As CFLs increase in popularity, mercury exposure to workers, to electricians,
to maintenance personal, to consumers, to water supplies, and to the living
environment, will go ahead almost unchecked.
How many resources and pollutants does
it take to make a light bulb?
“The reality is, even
energy-efficient products don’t always come from energy-efficient
beginnings. Consider for a second what goes into producing, powering and
transporting products around the world like...energy efficient light bulbs.
Until they are manufactured in a carbon-neutral way, transported on
low-emission vehicles and powered in our homes by cleaner energy—green products
will never be as green as they can be,” explained the
World
Wild Life Fund
in
MacLean’s Magazine.
Many environmentalists ignore these facts and instead claim that CFLs put less
mercury into the environment than what would have been created via a smoke
stack to generate the additional electricity needed for regular light
bulbs. This is not true. Not all electricity is generated by dirty
coal-fired plants. Even if it was, this would still be an irrelevant point
given that coal fired power plants could operate with 80% less mercury
emissions.
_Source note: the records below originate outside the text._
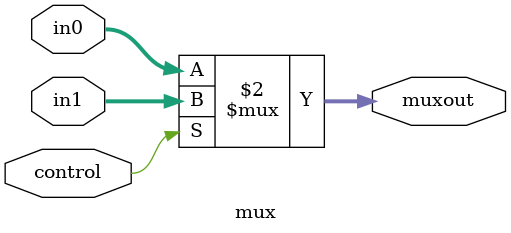
<source format=v>
`timescale 1ns / 1ps


module mux #(parameter width=32)(
    input [width-1:0] in0,
    input [width-1:0] in1,
    input control,
    output [width-1:0] muxout
    );
    
    assign #1 muxout = (control == 0) ? in0 : in1;
endmodule

</source>
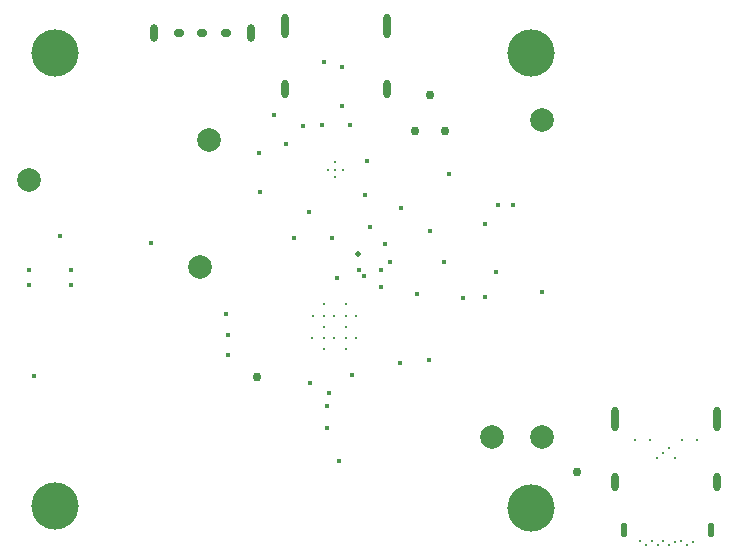
<source format=gbr>
%FSTAX23Y23*%
%MOIN*%
%SFA1B1*%

%IPPOS*%
%ADD119C,0.030000*%
%ADD120C,0.030000*%
%ADD121C,0.030000*%
%ADD122O,0.019685X0.051181*%
%ADD123C,0.157480*%
%ADD124C,0.157480*%
%ADD125C,0.157480*%
%ADD126C,0.157480*%
%ADD127O,0.023622X0.062992*%
%ADD128O,0.023622X0.082677*%
%ADD129O,0.027560X0.059060*%
%ADD130O,0.035440X0.027560*%
%ADD131C,0.078740*%
%ADD132C,0.015000*%
%ADD133C,0.020000*%
%ADD134C,0.010000*%
%ADD135C,0.030000*%
%ADD136C,0.008000*%
%LNpcb_power_measurement_pth_drill-1*%
%LPD*%
G54D119*
X03662Y0313D03*
G54D120*
X03762Y0313D03*
G54D121*
X0371Y0325D03*
G54D122*
X04649Y018D03*
X04358D03*
G54D123*
X02461Y0188D03*
G54D124*
X04049Y01875D03*
G54D125*
X04049Y03393D03*
G54D126*
X02461Y03393D03*
G54D127*
X04328Y01962D03*
X04669D03*
X03567Y03272D03*
X03227D03*
G54D128*
X04329Y02173D03*
X04669D03*
X03568Y03482D03*
X03228D03*
G54D129*
X02791Y03459D03*
X03114D03*
G54D130*
X03031Y03459D03*
X02874D03*
X02952D03*
G54D131*
X02975Y031D03*
X03918Y02111D03*
X02945Y02677D03*
X02376Y02969D03*
X04085Y02111D03*
Y03169D03*
G54D132*
X03615Y02875D03*
X03562Y02756D03*
X03577Y02694D03*
X03668Y02589D03*
X03549Y02669D03*
X03475Y02668D03*
X03776Y02987D03*
X03232Y03089D03*
X02514Y02617D03*
Y02667D03*
X02376Y02619D03*
Y02667D03*
X02477Y02782D03*
X02392Y02316D03*
X03503Y03032D03*
X03403Y02641D03*
X03492Y02647D03*
X03548Y02613D03*
X03711Y02798D03*
X04085Y02595D03*
X03987Y02884D03*
X03939Y02885D03*
X03758Y02695D03*
X03512Y02812D03*
X03932Y02663D03*
X03895Y02577D03*
X03823Y02574D03*
X03896Y02822D03*
X03407Y02032D03*
X03374Y02257D03*
X03709Y02368D03*
X03452Y02319D03*
X03037Y02385D03*
Y0245D03*
X0303Y02522D03*
X03357Y03361D03*
X03313Y02291D03*
X03287Y03148D03*
X03417Y03215D03*
X03444Y03152D03*
X0335D03*
X02781Y02757D03*
X03144Y02928D03*
X03142Y03057D03*
X03193Y03184D03*
X03307Y02862D03*
X03385Y02775D03*
X03259D03*
X03496Y02917D03*
X03368Y0214D03*
Y02215D03*
X03612Y02358D03*
X03417Y03346D03*
G54D133*
X03471Y02723D03*
G54D134*
X04394Y02103D03*
X04568Y01751D03*
X0447D03*
X04489Y01765D03*
X0441Y01765D03*
X0443Y01751D03*
X04529Y01761D03*
X04549Y01765D03*
X0445Y01765D03*
X04509Y01751D03*
X04528Y02042D03*
X04588Y01763D03*
X04469Y02043D03*
X04489Y02058D03*
X04603Y02103D03*
X04509Y02074D03*
X04446Y02103D03*
X04552D03*
G54D135*
X04203Y01995D03*
X03135Y02311D03*
G54D136*
X03357Y02516D03*
X0343D03*
X0332D03*
X03319Y02443D03*
X03357D03*
X0343D03*
X03392D03*
X03466D03*
X0343Y02406D03*
Y02479D03*
X03357Y02556D03*
X0343Y02555D03*
X03466Y02516D03*
X03393D03*
X03357Y02479D03*
Y02406D03*
X0337Y03003D03*
X03395Y02978D03*
Y03028D03*
X0342Y03003D03*
X03395D03*
M02*
</source>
In any event, it does not apply to BC where 90% of electrical power
comes from hydroelectric dams according to
BC
Hydro.
In Canada, 58% of electrical generation is from hydro and 19% from coal,
according to
Industry Canada.
CFLs Are Electro-Polluters
CFLs emit electromagnetic radiation, a
type of energy that can make people very sick. Many people have reported skin
rashes and irritation due to ultra-violet (UV) radiation. Radio frequency
radiation is even more of a concern. The effects of exposure to radio
frequency radiation, as well as to high voltage spikes and transients, are
known to cause illness, are virtually ignored by environmental groups and green
building consultants alike.
There has been a ‘rash’ of health
problems associated with exposure to electromagnetic radiation such as that
emitted by CFLs.
In Sweden, according to polls, up to
290,000 people, or more than 3% of the population, have reported suffering
symptoms of EHS when exposed to electromagnetic radiation. Symptoms range
from joint stiffness, chronic fatigue, headaches, tinnitus, respiratory,
gastric, skin, sleep and memory problems, depressive tendencies, to Alzheimer’s
disease and all classes of cancer.
Hope For The Future
Other than the
World
Wildlife Fund, almost all the major environmental groups have not
informed the public about the dark side of CFLs. Why they behave as they do is
unknown but promoting CFLs could potentially diminish these groups credibility
when the facts become apparent.
Hopefully, other governments will wake up
to the shortcomings of CFLs, and follow the New Zealand government’s example
and change their policies on banning incandescent lights due to concerns about
safety and energy efficiency of the CFLs. Germany has already restricted the
use of fluorescent lighting in public places and has banned fluorescent lights
in hospitals perhaps showing that this issue is too great to be shrugged off
and ignored. North America appears to be headed in the opposite direction and
the Canadian Federal government still plans to ban all incandescent lights
before year 2012.
There are incandescent light bulbs on the
market right now that last longer than CFLs and are 80% more efficient than a
regular bulb. In 2010, surprisingly, just as the market gets saturated
with CFLs,
General Electric is coming out with a
new high efficiency incandescent bulb. They claim it will be twice as efficient
as a regular bulb.
If they live up to their claims these new
incandescent lights will rival CFLs for energy consumption, but will not have
all the other environmental problems. Then another buying craze will begin and
CFLs may begin to be phased out, leaving behind a long-term problem of mercury
disposal, remediation, and an untold toll on human health.
In the meantime, the best way for you to
reduce your carbon footprint is to follow your mother’s advice and turn the
lights off when you leave the room.
Walt
McGinnis is a Licensed Electrician and an Electromagnetic Radiation Tester and
a member of the EM Radiation Task Force, living on Vancouver Island, Canada.